Requirements: at least 2 proposers, a synthesizer, layers >= 1 (default: 1).

Directed acyclic graph of agents with parallel dispatch at each tier. Supports conditional edges and text transforms.

use heartbit::{AgentRunner, DagAgent};
let fetcher = AgentRunner::builder(provider.clone())
.name("fetcher").system_prompt("Fetch and summarize data.").build()?;
let analyzer = AgentRunner::builder(provider.clone())
.name("analyzer").system_prompt("Analyze the data.").build()?;
let formatter = AgentRunner::builder(provider.clone())
.name("formatter").system_prompt("Format as a report.").build()?;
let alerter = AgentRunner::builder(provider.clone())
.name("alerter").system_prompt("Generate an alert summary.").build()?;
let dag = DagAgent::builder()
.node("fetcher", fetcher)
.node("analyzer", analyzer)
.node("formatter", formatter)
.node("alerter", alerter)
.edge("fetcher", "analyzer")
.edge("analyzer", "formatter")
.conditional_edge("analyzer", "alerter", |output| output.contains("CRITICAL"))
.edge_with_transform("fetcher", "formatter", |text| text.to_uppercase())
.build()?;
let output = dag.execute("Process today's metrics").await?;

How it works:

  1. Root nodes (in-degree 0) receive the task input
  2. BFS-style execution: each tier of independent nodes runs in parallel
  3. conditional_edge gates whether an edge is followed based on the source output
  4. edge_with_transform modifies text before passing to the target node
  5. Terminal nodes’ outputs are merged (sorted by name)

Validation: The builder validates that there are no cycles (using petgraph), all edge endpoints exist, and there are no duplicate node names.

Requirements: at least one node, valid DAG (no cycles).

Runs the same agent on many different inputs with controlled concurrency.

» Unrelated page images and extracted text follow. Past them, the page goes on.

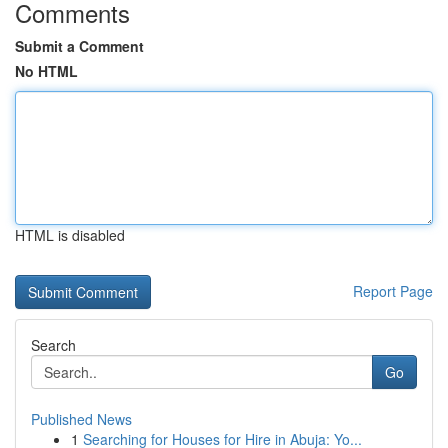
Comments
Submit a Comment
No HTML
HTML is disabled
Report Page
Search
Go
Published News
1
Searching for Houses for Hire in Abuja: Yo...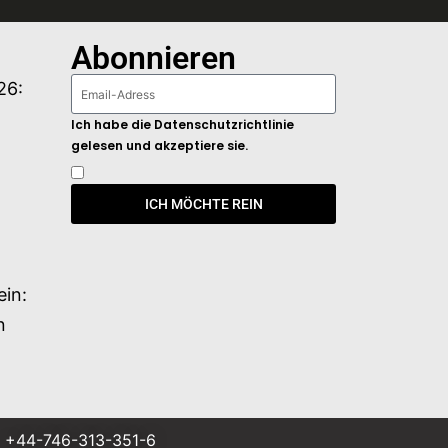
Abonnieren
26:
Ich habe die Datenschutzrichtlinie
gelesen und akzeptiere sie.
ICH MÖCHTE REIN
ein:
n
+44-746-313-351-6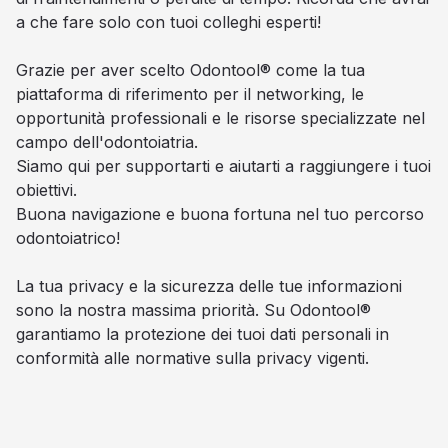
a che fare solo con tuoi colleghi esperti!
Grazie per aver scelto Odontool® come la tua
piattaforma di riferimento per il networking, le
opportunità professionali e le risorse specializzate nel
campo dell'odontoiatria.
Siamo qui per supportarti e aiutarti a raggiungere i tuoi
obiettivi.
Buona navigazione e buona fortuna nel tuo percorso
odontoiatrico!
La tua privacy e la sicurezza delle tue informazioni
sono la nostra massima priorità. Su Odontool®
garantiamo la protezione dei tuoi dati personali in
conformità alle normative sulla privacy vigenti.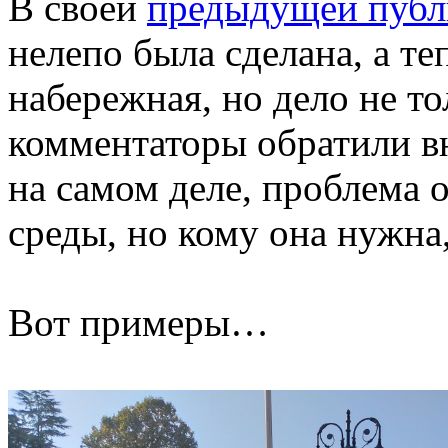
В своей
предыдущей публ
нелепо была сделана, а те
набережная, но дело не т
комментаторы обратили в
на самом деле, проблема
среды, но кому она нужна,
Вот примеры…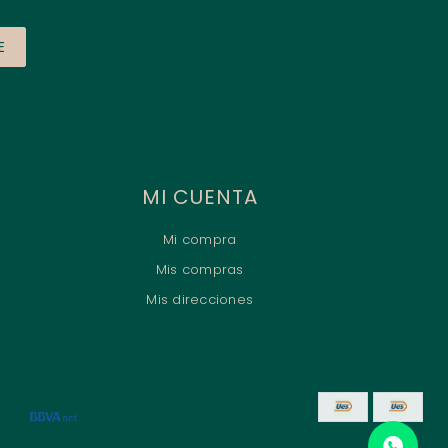
E
MI CUENTA
Mi compra
Mis compras
Mis direcciones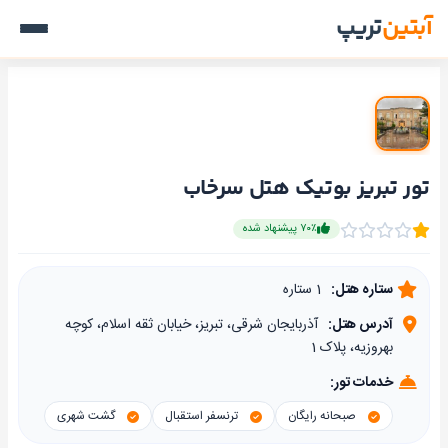
آبتین
تریپ
تور تبریز بوتیک هتل سرخاب
۷۰٪ پیشنهاد شده
ستاره هتل:
1 ستاره
آدرس هتل:
آذربایجان شرقی، تبریز، خیابان ثقه اسلام، کوچه
بهروزیه، پلاک 1
خدمات تور:
صبحانه رایگان
ترنسفر استقبال
گشت شهری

use heartbit::{AgentRunner, BatchExecutor};
let classifier = AgentRunner::builder(provider.clone())
.name("classifier").system_prompt("Classify the input.").build()?;
let batch = BatchExecutor::builder(classifier)
.max_concurrency(4)
.build()?;
let inputs = vec![
"Email about a meeting".into(),
"Spam advertisement".into(),
"Bug report from user".into(),
];
let results = batch.execute(inputs).await;
// results: Vec<BatchResult> sorted by input index
let total_usage = batch.aggregate_usage(&results);

How it works:

  1. Inputs are dispatched to the agent with concurrency limited by tokio::sync::Semaphore
  2. Returns Vec<BatchResult> sorted by input index, each containing Ok(AgentOutput) or Err
  3. aggregate_usage() sums token usage across successful results

Requirements: max_concurrency defaults to available_parallelism (0 is rejected at build time).

PatternUse case
DebateAdversarial reasoning, code review, decision analysis
VotingConsensus building, multiple-choice classification
MoAContent generation, research synthesis
DAGMulti-stage pipelines with branching, data processing
BatchBulk processing, parallel evaluations

All advanced orchestration patterns return AgentOutput (or VoteResult containing one), so they can be nested inside Sequential, Parallel, or Loop agents. For example, a SequentialAgent could run a DagAgent as its first stage and a VotingAgent as its second stage.